Data
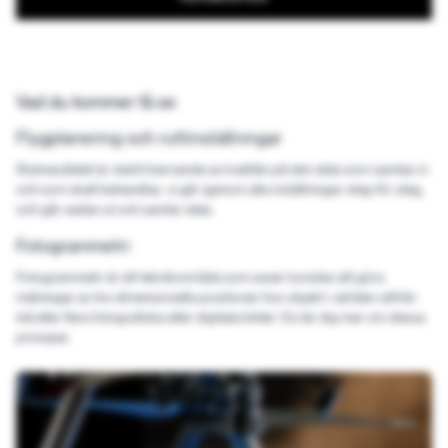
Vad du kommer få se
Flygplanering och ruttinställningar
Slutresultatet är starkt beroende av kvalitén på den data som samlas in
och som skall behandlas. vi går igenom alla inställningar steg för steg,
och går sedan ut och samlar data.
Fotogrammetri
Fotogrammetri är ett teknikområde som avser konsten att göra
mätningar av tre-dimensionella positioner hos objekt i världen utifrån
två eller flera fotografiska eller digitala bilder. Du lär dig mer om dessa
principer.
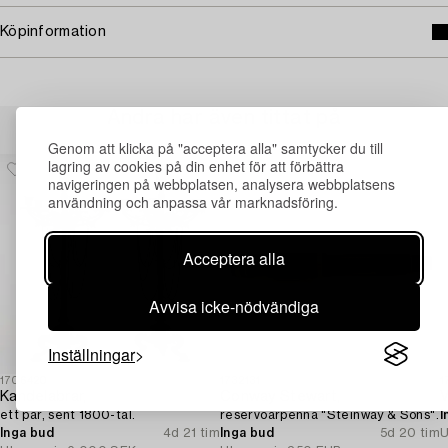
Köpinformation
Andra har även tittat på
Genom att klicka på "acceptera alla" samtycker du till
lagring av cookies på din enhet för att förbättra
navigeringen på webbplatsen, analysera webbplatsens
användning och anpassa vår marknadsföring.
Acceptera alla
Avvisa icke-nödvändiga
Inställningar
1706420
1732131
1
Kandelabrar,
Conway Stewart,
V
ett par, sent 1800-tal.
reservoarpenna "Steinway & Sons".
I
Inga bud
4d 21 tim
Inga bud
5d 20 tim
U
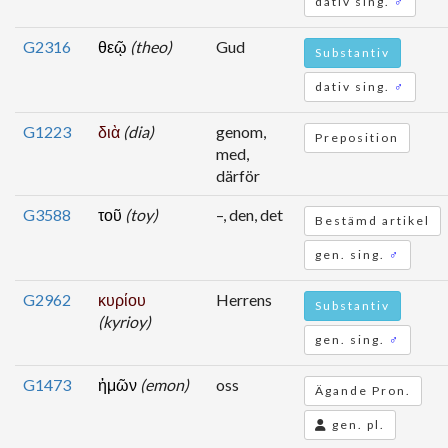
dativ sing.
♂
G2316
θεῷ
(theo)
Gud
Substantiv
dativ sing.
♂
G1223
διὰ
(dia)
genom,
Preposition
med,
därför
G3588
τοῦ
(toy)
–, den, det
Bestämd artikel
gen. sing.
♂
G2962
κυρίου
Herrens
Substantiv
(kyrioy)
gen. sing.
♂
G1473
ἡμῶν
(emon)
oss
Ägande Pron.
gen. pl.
...
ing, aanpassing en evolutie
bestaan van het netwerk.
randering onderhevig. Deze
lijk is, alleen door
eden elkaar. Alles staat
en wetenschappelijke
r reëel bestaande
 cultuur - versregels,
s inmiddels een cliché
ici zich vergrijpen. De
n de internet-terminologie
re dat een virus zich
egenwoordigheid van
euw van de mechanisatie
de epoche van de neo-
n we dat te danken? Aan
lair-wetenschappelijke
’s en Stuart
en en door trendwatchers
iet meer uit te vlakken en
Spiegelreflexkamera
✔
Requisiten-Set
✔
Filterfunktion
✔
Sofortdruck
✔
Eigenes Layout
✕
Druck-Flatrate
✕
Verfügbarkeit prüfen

About this task
All lines above from the one holding "en wetenschappelijke" to the one holding "Filterfunktion", inclusive, are to be copied exactly; no other line is wanted.

Reply
en wetenschappelijke
r reëel bestaande
 cultuur - versregels,
s inmiddels een cliché
ici zich vergrijpen. De
n de internet-terminologie
re dat een virus zich
egenwoordigheid van
euw van de mechanisatie
de epoche van de neo-
n we dat te danken? Aan
lair-wetenschappelijke
’s en Stuart
en en door trendwatchers
iet meer uit te vlakken en
Spiegelreflexkamera
✔
Requisiten-Set
✔
Filterfunktion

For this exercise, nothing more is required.